### TASKS TO COMPLETE
**a.** List the names of the high-fidelity mannequins given in the article on simulation mannequins below, along with what each one represents.
**b.** From the article on simulation mannequins below, set down word for word the passage that begins with the words containing "MedStar Georgetown University" and ends with "providers’ stress level.".
Start of TEXT EXCERPT
High-Fidelity Mannequins Facilitate Student Learning

The O’Neill Family Foundation Clinical Simulation Center

At one point or another, every nursing student in the School of Nursing & Health Studies will have the opportunity to work with Gus, Lucina, and Rose, sometimes in a life-or-death scenario. That’s because Gus, Lucina, and Rose are high-fidelity mannequins: an adult male, a pregnant mother, and a baby, respectively.

The O’Neill Family Foundation Clinical Simulation Center, established in 2002, is a critical part of the clinical skills education for undergraduate and graduate nursing students. This year, Tim (L’77) and Linda (N’77) O’Neill (Parents ’08,’11,’12,’15) made an additional $100,000 gift to support technology upgrades, including new audiovisual equipment and fully adjustable beds with pressure relief settings, scales, and various positions – just like the ones found in most hospitals. The lab also got a new electronic health record system.

“In order for the lab to be relevant for our students, we need to continue to upgrade the technology and equipment,” explains Kelli Giffin, MSN, RN, the center’s manager. “Thanks to the generosity of the O’Neill family, we are now able to give our students the most enriching experiential learning experience possible.”

For example, the adult male mannequin named Gus can be age 18 or 70, a diabetic or a cardiac patient. He has heart and lung sounds, papillary reactions, and can be used to teach intubation, ventilation, and follow-up assessment. Students appreciate the opportunity to practice these and other skills in a non-threatening environment and instructors appreciate having the new audiovisual equipment for live viewing and recording.

MedStar Georgetown University Hospital and the Mary Center for Maternal and Child Care also utilize the Simulation Lab to conduct research and teaching activities. In one recent study, the lab was used to study the effect of hospital design on providers’ stress level.

“I wish we had a lab with this level of technology when I was a student,” shares donor Linda O’Neill, R.N.  “It’s so important for students to practice the techniques they’ll need in the real world.  That’s how they gain confidence in the diagnostic and treatment skills they’ll need when they are treating actual patients.”
End of TEXT EXCERPT
Start of EXTRACTED DATA
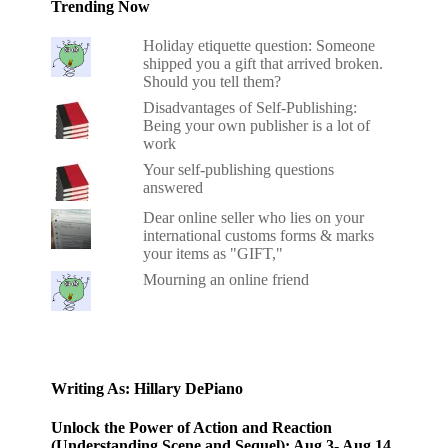
Trending Now
Holiday etiquette question: Someone
shipped you a gift that arrived broken.
Should you tell them?
Disadvantages of Self-Publishing:
Being your own publisher is a lot of
work
Your self-publishing questions
answered
Dear online seller who lies on your
international customs forms & marks
your items as "GIFT,"
Mourning an online friend
Writing As: Hillary DePiano
Unlock the Power of Action and Reaction
(Understanding Scene and Sequel): Aug 3- Aug 14,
End of EXTRACTED DATA
### RESULTS BY TASK
**a.**
Gus: an adult male
Lucina: a pregnant mother
Rose: a baby

**b.**
MedStar Georgetown University Hospital and the Mary Center for Maternal and Child Care also utilize the Simulation Lab to conduct research and teaching activities. In one recent study, the lab was used to study the effect of hospital design on providers’ stress level.